Arıcılık üzerine bilimsel çalışmaları olan Doğaroğlu yaptığı açıklamada, Gıda, Tarım ve Hayvancılık Bakanlığının, bu tarımsal ilacın tarım da kullanılmasının yasaklandığını ancak daha önceki dönemde kullanılmış olmasından dolayı 1-2 yıl arılar üzerinde etkisini gösterebileceğini kaydetti.
Kullanılan tarımsal ilacın, arının sinir sistemini etkilediğini belirten Doğaroğlu, aynı zamanda koku alma ve yön bulma etkisini de kaybetmesine neden olduğunu ifade etti.
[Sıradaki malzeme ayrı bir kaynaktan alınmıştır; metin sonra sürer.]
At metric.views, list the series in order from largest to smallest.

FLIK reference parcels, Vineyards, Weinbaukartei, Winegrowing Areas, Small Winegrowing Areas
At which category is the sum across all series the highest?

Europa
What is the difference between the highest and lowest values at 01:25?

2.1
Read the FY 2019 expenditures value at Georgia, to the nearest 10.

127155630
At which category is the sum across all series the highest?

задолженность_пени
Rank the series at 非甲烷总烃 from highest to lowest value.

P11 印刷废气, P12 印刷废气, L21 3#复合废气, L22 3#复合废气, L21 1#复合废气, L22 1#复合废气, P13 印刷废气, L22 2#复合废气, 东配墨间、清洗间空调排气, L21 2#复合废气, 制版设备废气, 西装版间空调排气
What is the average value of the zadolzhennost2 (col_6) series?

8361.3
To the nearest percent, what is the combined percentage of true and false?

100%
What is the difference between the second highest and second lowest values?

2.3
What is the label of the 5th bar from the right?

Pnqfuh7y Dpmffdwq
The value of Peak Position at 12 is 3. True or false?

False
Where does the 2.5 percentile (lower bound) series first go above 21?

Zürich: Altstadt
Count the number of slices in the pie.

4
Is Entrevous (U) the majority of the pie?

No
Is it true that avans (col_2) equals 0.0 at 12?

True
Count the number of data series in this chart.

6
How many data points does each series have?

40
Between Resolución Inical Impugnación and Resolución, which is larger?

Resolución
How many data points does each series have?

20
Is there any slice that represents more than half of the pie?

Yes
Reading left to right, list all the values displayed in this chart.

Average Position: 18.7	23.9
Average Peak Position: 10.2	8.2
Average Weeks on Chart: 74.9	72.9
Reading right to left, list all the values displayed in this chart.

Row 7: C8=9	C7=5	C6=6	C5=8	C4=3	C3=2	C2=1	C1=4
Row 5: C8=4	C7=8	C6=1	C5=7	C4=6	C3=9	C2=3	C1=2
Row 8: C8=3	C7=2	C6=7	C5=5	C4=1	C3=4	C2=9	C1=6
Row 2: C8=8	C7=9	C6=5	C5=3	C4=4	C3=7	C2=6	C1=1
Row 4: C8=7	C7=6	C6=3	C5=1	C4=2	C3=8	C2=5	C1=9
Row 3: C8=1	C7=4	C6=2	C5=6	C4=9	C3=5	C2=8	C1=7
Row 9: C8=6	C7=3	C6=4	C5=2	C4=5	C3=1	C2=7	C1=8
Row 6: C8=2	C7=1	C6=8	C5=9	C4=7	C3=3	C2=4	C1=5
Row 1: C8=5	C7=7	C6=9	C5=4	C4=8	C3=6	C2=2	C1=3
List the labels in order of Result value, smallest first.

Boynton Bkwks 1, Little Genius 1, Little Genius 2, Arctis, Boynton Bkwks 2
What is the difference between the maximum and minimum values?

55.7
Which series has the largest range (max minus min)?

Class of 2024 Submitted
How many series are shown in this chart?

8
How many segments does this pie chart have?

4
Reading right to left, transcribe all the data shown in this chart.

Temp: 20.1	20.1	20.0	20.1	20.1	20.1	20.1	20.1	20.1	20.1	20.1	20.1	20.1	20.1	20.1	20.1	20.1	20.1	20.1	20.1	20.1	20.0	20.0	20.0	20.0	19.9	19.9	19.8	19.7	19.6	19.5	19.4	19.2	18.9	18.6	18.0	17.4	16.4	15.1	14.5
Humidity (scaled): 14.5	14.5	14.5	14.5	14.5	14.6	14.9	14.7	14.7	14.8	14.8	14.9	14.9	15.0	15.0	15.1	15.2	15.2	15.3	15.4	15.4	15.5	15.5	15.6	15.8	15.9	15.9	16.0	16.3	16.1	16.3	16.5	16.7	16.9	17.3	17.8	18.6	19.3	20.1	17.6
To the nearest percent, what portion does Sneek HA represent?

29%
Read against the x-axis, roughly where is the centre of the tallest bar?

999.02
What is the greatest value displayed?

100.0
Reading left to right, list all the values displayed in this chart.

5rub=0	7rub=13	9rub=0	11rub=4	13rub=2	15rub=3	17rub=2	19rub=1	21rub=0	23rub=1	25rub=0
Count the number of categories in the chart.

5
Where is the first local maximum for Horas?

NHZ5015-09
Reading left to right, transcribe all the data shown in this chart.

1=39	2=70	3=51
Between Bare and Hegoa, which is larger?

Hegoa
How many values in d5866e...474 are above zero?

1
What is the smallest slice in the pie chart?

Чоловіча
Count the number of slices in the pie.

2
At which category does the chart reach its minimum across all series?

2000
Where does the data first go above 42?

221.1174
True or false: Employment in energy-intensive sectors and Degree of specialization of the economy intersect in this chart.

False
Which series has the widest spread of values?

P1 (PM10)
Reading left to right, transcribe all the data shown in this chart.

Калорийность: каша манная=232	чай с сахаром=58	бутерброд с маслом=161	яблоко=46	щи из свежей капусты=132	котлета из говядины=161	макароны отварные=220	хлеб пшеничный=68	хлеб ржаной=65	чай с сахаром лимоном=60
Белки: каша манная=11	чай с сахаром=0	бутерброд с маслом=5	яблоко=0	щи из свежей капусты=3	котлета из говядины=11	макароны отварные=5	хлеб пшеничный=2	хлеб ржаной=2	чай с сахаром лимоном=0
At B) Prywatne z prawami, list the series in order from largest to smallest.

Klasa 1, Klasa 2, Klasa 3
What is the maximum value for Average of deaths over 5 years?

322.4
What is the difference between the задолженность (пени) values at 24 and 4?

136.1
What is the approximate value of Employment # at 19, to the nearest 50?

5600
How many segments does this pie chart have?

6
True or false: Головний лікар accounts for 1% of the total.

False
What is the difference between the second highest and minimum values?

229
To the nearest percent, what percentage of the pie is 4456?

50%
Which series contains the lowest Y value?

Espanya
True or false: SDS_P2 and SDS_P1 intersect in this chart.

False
Arı üreticilerinin, Trakya bölgesine gelişlerinin bir hayli azaldığını ifade eden Doğaroğlu, şunları kaydetti: "Bölgedeki toplu arı ölümlerinin bir çok nedeni olabilir ancak ayçiçek tohumunu koruma amaçlı kullanılan tarımsal ilaç polenlerin büyük bölümünü ayçiçekten sağlayan bal arısını ciddi manada tehdit ediyor. Bunun yanında arı ölümleri üreticinin yaptığı hatalar, çevre kirliliği ve benzeri faktörlerden de kaynaklanıyor olabilir. Bölgeye gezginci arıların gelmesi ayçiçeklerinin döllenmesi açısından büyük önem taşıyor. O nedenle yaşanan bu sıkıntılara acil çözüm üretilmesi gerekiyor" Arıların ayçiçeğinde döllenmeyi sağladığını anlatan Doğaroğlu, "Bu sayede verimi arttırmada önemli yer tutuyorlar. Arıcılar bölgeyi terk ederse ayçiçeğinde verim düşeceğinden gezginci arıcıların özellikle çiçeklenme zamanı bölgeye çekilmesi gerekir" dedi.
Bal arılarının Türkiye’nin bitkisel üretimine önemli katkı sağladığını ifade eden Doğaroğlu, arı ırkları bakımından zengin bir ülkeye sahip olduklarını kaydetti.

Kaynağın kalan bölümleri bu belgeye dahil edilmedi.